● Task instructions
An exact copy of the entries is required, excluding any pictures.

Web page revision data
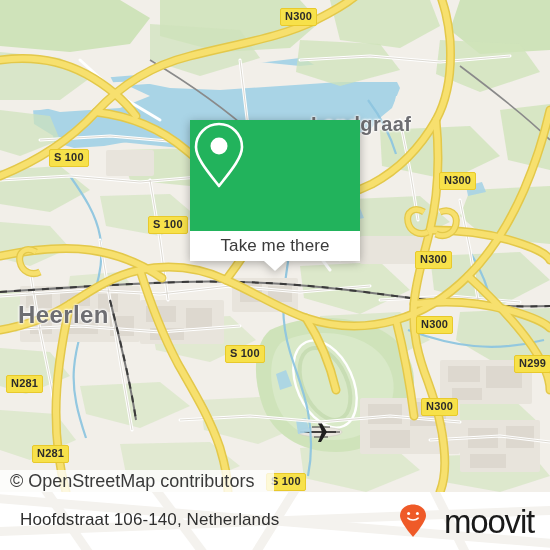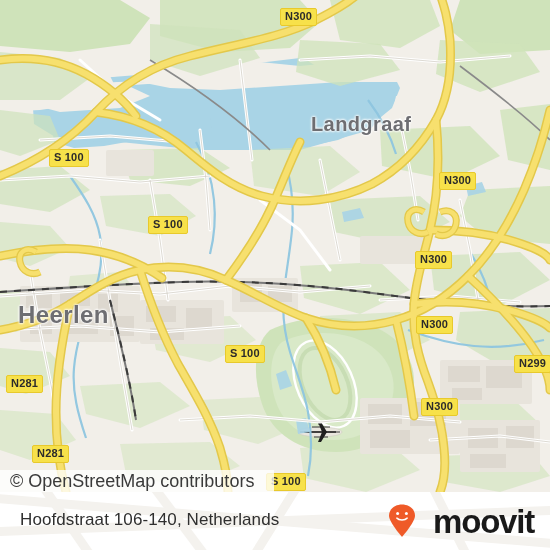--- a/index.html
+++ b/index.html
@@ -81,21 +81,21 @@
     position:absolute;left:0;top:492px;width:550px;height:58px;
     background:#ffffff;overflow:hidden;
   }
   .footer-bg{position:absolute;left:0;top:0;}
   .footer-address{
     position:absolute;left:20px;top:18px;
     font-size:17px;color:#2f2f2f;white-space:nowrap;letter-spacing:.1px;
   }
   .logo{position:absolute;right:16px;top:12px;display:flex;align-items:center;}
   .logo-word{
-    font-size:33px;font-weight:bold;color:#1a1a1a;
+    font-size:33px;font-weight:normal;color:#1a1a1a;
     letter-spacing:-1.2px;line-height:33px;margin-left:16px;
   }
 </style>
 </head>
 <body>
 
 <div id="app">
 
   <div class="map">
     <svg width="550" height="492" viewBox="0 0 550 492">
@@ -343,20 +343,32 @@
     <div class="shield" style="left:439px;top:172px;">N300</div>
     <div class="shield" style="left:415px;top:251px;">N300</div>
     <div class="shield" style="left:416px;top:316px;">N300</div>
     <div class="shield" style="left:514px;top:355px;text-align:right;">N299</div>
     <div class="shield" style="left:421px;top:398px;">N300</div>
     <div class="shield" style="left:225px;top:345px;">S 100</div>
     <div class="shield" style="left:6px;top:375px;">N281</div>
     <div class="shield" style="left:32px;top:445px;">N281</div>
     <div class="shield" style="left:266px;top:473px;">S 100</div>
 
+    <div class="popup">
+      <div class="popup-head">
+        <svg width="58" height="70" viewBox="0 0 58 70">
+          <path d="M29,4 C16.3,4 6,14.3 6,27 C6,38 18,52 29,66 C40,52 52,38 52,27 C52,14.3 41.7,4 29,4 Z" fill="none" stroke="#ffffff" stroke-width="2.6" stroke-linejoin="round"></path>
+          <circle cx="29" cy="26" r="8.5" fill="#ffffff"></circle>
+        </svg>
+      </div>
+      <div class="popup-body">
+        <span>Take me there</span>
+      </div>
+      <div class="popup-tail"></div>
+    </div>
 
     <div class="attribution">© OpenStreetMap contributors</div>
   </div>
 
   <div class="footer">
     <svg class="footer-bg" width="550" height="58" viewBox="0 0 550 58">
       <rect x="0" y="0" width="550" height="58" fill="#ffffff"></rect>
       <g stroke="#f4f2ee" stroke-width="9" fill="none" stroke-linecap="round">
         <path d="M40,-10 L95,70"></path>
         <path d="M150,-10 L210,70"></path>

● Solution to the exercise
--- a/index.html
+++ b/index.html
@@ -81,21 +81,21 @@
     position:absolute;left:0;top:492px;width:550px;height:58px;
     background:#ffffff;overflow:hidden;
   }
   .footer-bg{position:absolute;left:0;top:0;}
   .footer-address{
     position:absolute;left:20px;top:18px;
     font-size:17px;color:#2f2f2f;white-space:nowrap;letter-spacing:.1px;
   }
   .logo{position:absolute;right:16px;top:12px;display:flex;align-items:center;}
   .logo-word{
-    font-size:33px;font-weight:bold;color:#1a1a1a;
+    font-size:33px;font-weight:normal;color:#1a1a1a;
     letter-spacing:-1.2px;line-height:33px;margin-left:16px;
   }
 </style>
 </head>
 <body>
 
 <div id="app">
 
   <div class="map">
     <svg width="550" height="492" viewBox="0 0 550 492">
@@ -343,20 +343,32 @@
     <div class="shield" style="left:439px;top:172px;">N300</div>
     <div class="shield" style="left:415px;top:251px;">N300</div>
     <div class="shield" style="left:416px;top:316px;">N300</div>
     <div class="shield" style="left:514px;top:355px;text-align:right;">N299</div>
     <div class="shield" style="left:421px;top:398px;">N300</div>
     <div class="shield" style="left:225px;top:345px;">S 100</div>
     <div class="shield" style="left:6px;top:375px;">N281</div>
     <div class="shield" style="left:32px;top:445px;">N281</div>
     <div class="shield" style="left:266px;top:473px;">S 100</div>
 
+    <div class="popup">
+      <div class="popup-head">
+        <svg width="58" height="70" viewBox="0 0 58 70">
+          <path d="M29,4 C16.3,4 6,14.3 6,27 C6,38 18,52 29,66 C40,52 52,38 52,27 C52,14.3 41.7,4 29,4 Z" fill="none" stroke="#ffffff" stroke-width="2.6" stroke-linejoin="round"></path>
+          <circle cx="29" cy="26" r="8.5" fill="#ffffff"></circle>
+        </svg>
+      </div>
+      <div class="popup-body">
+        <span>Take me there</span>
+      </div>
+      <div class="popup-tail"></div>
+    </div>
 
     <div class="attribution">© OpenStreetMap contributors</div>
   </div>
 
   <div class="footer">
     <svg class="footer-bg" width="550" height="58" viewBox="0 0 550 58">
       <rect x="0" y="0" width="550" height="58" fill="#ffffff"></rect>
       <g stroke="#f4f2ee" stroke-width="9" fill="none" stroke-linecap="round">
         <path d="M40,-10 L95,70"></path>
         <path d="M150,-10 L210,70"></path>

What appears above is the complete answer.